(Dataset entries)

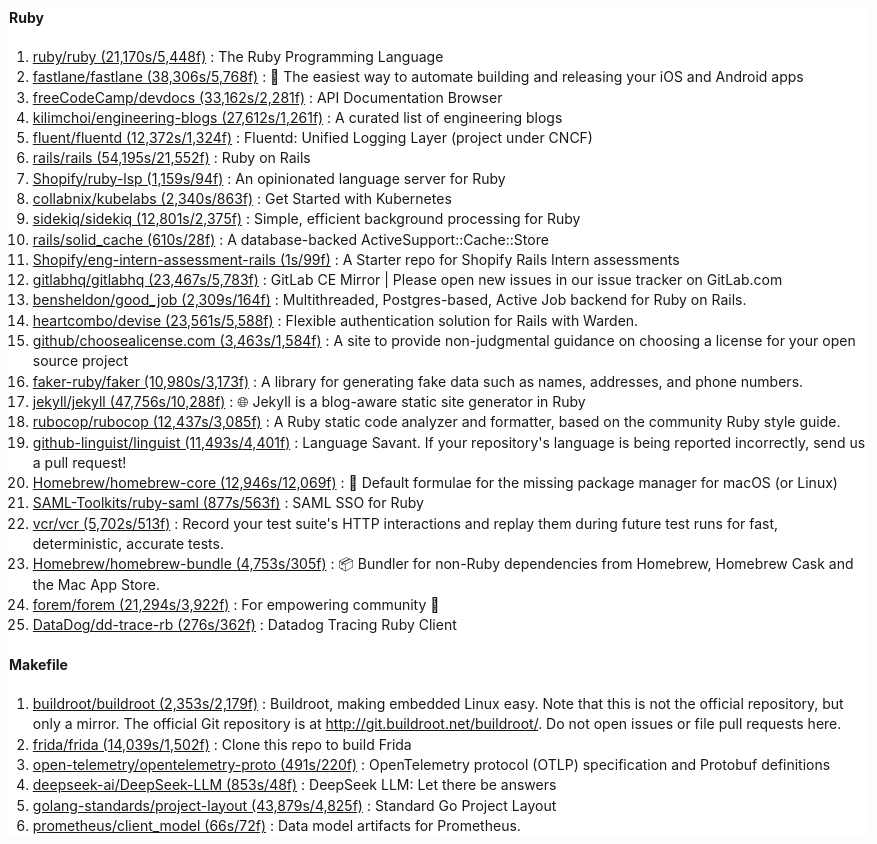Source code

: #### Ruby
1. [ruby/ruby (21,170s/5,448f)](https://github.com/ruby/ruby) : The Ruby Programming Language
2. [fastlane/fastlane (38,306s/5,768f)](https://github.com/fastlane/fastlane) : 🚀 The easiest way to automate building and releasing your iOS and Android apps
3. [freeCodeCamp/devdocs (33,162s/2,281f)](https://github.com/freeCodeCamp/devdocs) : API Documentation Browser
4. [kilimchoi/engineering-blogs (27,612s/1,261f)](https://github.com/kilimchoi/engineering-blogs) : A curated list of engineering blogs
5. [fluent/fluentd (12,372s/1,324f)](https://github.com/fluent/fluentd) : Fluentd: Unified Logging Layer (project under CNCF)
6. [rails/rails (54,195s/21,552f)](https://github.com/rails/rails) : Ruby on Rails
7. [Shopify/ruby-lsp (1,159s/94f)](https://github.com/Shopify/ruby-lsp) : An opinionated language server for Ruby
8. [collabnix/kubelabs (2,340s/863f)](https://github.com/collabnix/kubelabs) : Get Started with Kubernetes
9. [sidekiq/sidekiq (12,801s/2,375f)](https://github.com/sidekiq/sidekiq) : Simple, efficient background processing for Ruby
10. [rails/solid_cache (610s/28f)](https://github.com/rails/solid_cache) : A database-backed ActiveSupport::Cache::Store
11. [Shopify/eng-intern-assessment-rails (1s/99f)](https://github.com/Shopify/eng-intern-assessment-rails) : A Starter repo for Shopify Rails Intern assessments
12. [gitlabhq/gitlabhq (23,467s/5,783f)](https://github.com/gitlabhq/gitlabhq) : GitLab CE Mirror | Please open new issues in our issue tracker on GitLab.com
13. [bensheldon/good_job (2,309s/164f)](https://github.com/bensheldon/good_job) : Multithreaded, Postgres-based, Active Job backend for Ruby on Rails.
14. [heartcombo/devise (23,561s/5,588f)](https://github.com/heartcombo/devise) : Flexible authentication solution for Rails with Warden.
15. [github/choosealicense.com (3,463s/1,584f)](https://github.com/github/choosealicense.com) : A site to provide non-judgmental guidance on choosing a license for your open source project
16. [faker-ruby/faker (10,980s/3,173f)](https://github.com/faker-ruby/faker) : A library for generating fake data such as names, addresses, and phone numbers.
17. [jekyll/jekyll (47,756s/10,288f)](https://github.com/jekyll/jekyll) : 🌐 Jekyll is a blog-aware static site generator in Ruby
18. [rubocop/rubocop (12,437s/3,085f)](https://github.com/rubocop/rubocop) : A Ruby static code analyzer and formatter, based on the community Ruby style guide.
19. [github-linguist/linguist (11,493s/4,401f)](https://github.com/github-linguist/linguist) : Language Savant. If your repository's language is being reported incorrectly, send us a pull request!
20. [Homebrew/homebrew-core (12,946s/12,069f)](https://github.com/Homebrew/homebrew-core) : 🍻 Default formulae for the missing package manager for macOS (or Linux)
21. [SAML-Toolkits/ruby-saml (877s/563f)](https://github.com/SAML-Toolkits/ruby-saml) : SAML SSO for Ruby
22. [vcr/vcr (5,702s/513f)](https://github.com/vcr/vcr) : Record your test suite's HTTP interactions and replay them during future test runs for fast, deterministic, accurate tests.
23. [Homebrew/homebrew-bundle (4,753s/305f)](https://github.com/Homebrew/homebrew-bundle) : 📦 Bundler for non-Ruby dependencies from Homebrew, Homebrew Cask and the Mac App Store.
24. [forem/forem (21,294s/3,922f)](https://github.com/forem/forem) : For empowering community 🌱
25. [DataDog/dd-trace-rb (276s/362f)](https://github.com/DataDog/dd-trace-rb) : Datadog Tracing Ruby Client

#### Makefile
1. [buildroot/buildroot (2,353s/2,179f)](https://github.com/buildroot/buildroot) : Buildroot, making embedded Linux easy. Note that this is not the official repository, but only a mirror. The official Git repository is at http://git.buildroot.net/buildroot/. Do not open issues or file pull requests here.
2. [frida/frida (14,039s/1,502f)](https://github.com/frida/frida) : Clone this repo to build Frida
3. [open-telemetry/opentelemetry-proto (491s/220f)](https://github.com/open-telemetry/opentelemetry-proto) : OpenTelemetry protocol (OTLP) specification and Protobuf definitions
4. [deepseek-ai/DeepSeek-LLM (853s/48f)](https://github.com/deepseek-ai/DeepSeek-LLM) : DeepSeek LLM: Let there be answers
5. [golang-standards/project-layout (43,879s/4,825f)](https://github.com/golang-standards/project-layout) : Standard Go Project Layout
6. [prometheus/client_model (66s/72f)](https://github.com/prometheus/client_model) : Data model artifacts for Prometheus.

■ BRIEF
For this exercise, return every entry verbatim and omit all pictures.

■ RESPONSE AREA
Source code

: #### Ruby
1. [ruby/ruby (21,170s/5,448f)](https://github.com/ruby/ruby) : The Ruby Programming Language
2. [fastlane/fastlane (38,306s/5,768f)](https://github.com/fastlane/fastlane) : 🚀 The easiest way to automate building and releasing your iOS and Android apps
3. [freeCodeCamp/devdocs (33,162s/2,281f)](https://github.com/freeCodeCamp/devdocs) : API Documentation Browser
4. [kilimchoi/engineering-blogs (27,612s/1,261f)](https://github.com/kilimchoi/engineering-blogs) : A curated list of engineering blogs
5. [fluent/fluentd (12,372s/1,324f)](https://github.com/fluent/fluentd) : Fluentd: Unified Logging Layer (project under CNCF)
6. [rails/rails (54,195s/21,552f)](https://github.com/rails/rails) : Ruby on Rails
7. [Shopify/ruby-lsp (1,159s/94f)](https://github.com/Shopify/ruby-lsp) : An opinionated language server for Ruby
8. [collabnix/kubelabs (2,340s/863f)](https://github.com/collabnix/kubelabs) : Get Started with Kubernetes
9. [sidekiq/sidekiq (12,801s/2,375f)](https://github.com/sidekiq/sidekiq) : Simple, efficient background processing for Ruby
10. [rails/solid_cache (610s/28f)](https://github.com/rails/solid_cache) : A database-backed ActiveSupport::Cache::Store
11. [Shopify/eng-intern-assessment-rails (1s/99f)](https://github.com/Shopify/eng-intern-assessment-rails) : A Starter repo for Shopify Rails Intern assessments
12. [gitlabhq/gitlabhq (23,467s/5,783f)](https://github.com/gitlabhq/gitlabhq) : GitLab CE Mirror | Please open new issues in our issue tracker on GitLab.com
13. [bensheldon/good_job (2,309s/164f)](https://github.com/bensheldon/good_job) : Multithreaded, Postgres-based, Active Job backend for Ruby on Rails.
14. [heartcombo/devise (23,561s/5,588f)](https://github.com/heartcombo/devise) : Flexible authentication solution for Rails with Warden.
15. [github/choosealicense.com (3,463s/1,584f)](https://github.com/github/choosealicense.com) : A site to provide non-judgmental guidance on choosing a license for your open source project
16. [faker-ruby/faker (10,980s/3,173f)](https://github.com/faker-ruby/faker) : A library for generating fake data such as names, addresses, and phone numbers.
17. [jekyll/jekyll (47,756s/10,288f)](https://github.com/jekyll/jekyll) : 🌐 Jekyll is a blog-aware static site generator in Ruby
18. [rubocop/rubocop (12,437s/3,085f)](https://github.com/rubocop/rubocop) : A Ruby static code analyzer and formatter, based on the community Ruby style guide.
19. [github-linguist/linguist (11,493s/4,401f)](https://github.com/github-linguist/linguist) : Language Savant. If your repository's language is being reported incorrectly, send us a pull request!
20. [Homebrew/homebrew-core (12,946s/12,069f)](https://github.com/Homebrew/homebrew-core) : 🍻 Default formulae for the missing package manager for macOS (or Linux)
21. [SAML-Toolkits/ruby-saml (877s/563f)](https://github.com/SAML-Toolkits/ruby-saml) : SAML SSO for Ruby
22. [vcr/vcr (5,702s/513f)](https://github.com/vcr/vcr) : Record your test suite's HTTP interactions and replay them during future test runs for fast, deterministic, accurate tests.
23. [Homebrew/homebrew-bundle (4,753s/305f)](https://github.com/Homebrew/homebrew-bundle) : 📦 Bundler for non-Ruby dependencies from Homebrew, Homebrew Cask and the Mac App Store.
24. [forem/forem (21,294s/3,922f)](https://github.com/forem/forem) : For empowering community 🌱
25. [DataDog/dd-trace-rb (276s/362f)](https://github.com/DataDog/dd-trace-rb) : Datadog Tracing Ruby Client

#### Makefile
1. [buildroot/buildroot (2,353s/2,179f)](https://github.com/buildroot/buildroot) : Buildroot, making embedded Linux easy. Note that this is not the official repository, but only a mirror. The official Git repository is at http://git.buildroot.net/buildroot/. Do not open issues or file pull requests here.
2. [frida/frida (14,039s/1,502f)](https://github.com/frida/frida) : Clone this repo to build Frida
3. [open-telemetry/opentelemetry-proto (491s/220f)](https://github.com/open-telemetry/opentelemetry-proto) : OpenTelemetry protocol (OTLP) specification and Protobuf definitions
4. [deepseek-ai/DeepSeek-LLM (853s/48f)](https://github.com/deepseek-ai/DeepSeek-LLM) : DeepSeek LLM: Let there be answers
5. [golang-standards/project-layout (43,879s/4,825f)](https://github.com/golang-standards/project-layout) : Standard Go Project Layout
6. [prometheus/client_model (66s/72f)](https://github.com/prometheus/client_model) : Data model artifacts for Prometheus.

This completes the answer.